Located on arguably the most visible corner in Hollywood, the project was a linchpin of Hollywood redevelopment, lending credibility to the formerly squalid district. Despite a lineup of national credit tenants, the center bombed. Critics said was unattractive and offered little that was characteristically Hollywood. Others claimed the lineup of high-end retailers may be incompatible with the “impulse” preferences of tourists.

The developer helped further devalue its former asset, if unintentionally, by announcing in 1999 that it was going to sell its three entertainment-retail projects — including the Desert Passage in Las Vegas and the Paseo Colorado in Pasadena — while Hollywood & Highland was still under construction.

The stated reason was Trizec's desire to focus office construction and management. The sale of the retail properties was perceived as a lack of commitment on the developer's part. And the extraordinary charges that Trizec took on Hollywood & Highland, totaling about $400 million, conveyed a sense of a project out of control.

So, did CIM Group buy a white elephant? Retail broker Steven Tronson of Los Angeles-based Ramsey-Schilling thinks definitely not. “At $200 million, it's a steal,” he says, pointing out that the center commands leasing rates of about $60 per square foot. Rents drop to about $48 per square foot two or three blocks east of Hollywood & Highland, and go as low as $12 per square foot a few miles further east.

The center is due for some rethinking, according to CIM Group vice president of acquisitions John Given, who says he is interested in making Hollywood & Highland more attractive to the young “creative” crowd who live, work and seek entertainment in the historic filmland district.
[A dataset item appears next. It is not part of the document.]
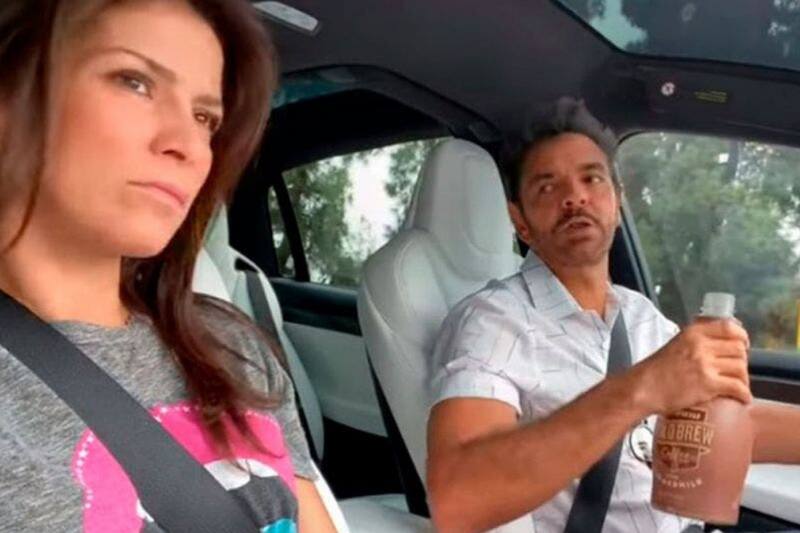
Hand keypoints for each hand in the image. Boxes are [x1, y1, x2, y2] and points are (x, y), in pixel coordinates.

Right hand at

While Given says his ideas were preliminary, he wants to emphasize night life and introduce high-quality restaurants in the center. The Kodak Theater, which is usually empty except on Oscar night, could become a venue for long-running Broadway shows, and help generate additional nightlife. In general, Given says, “our first focus will be on the leasing, and any design changes will come later.”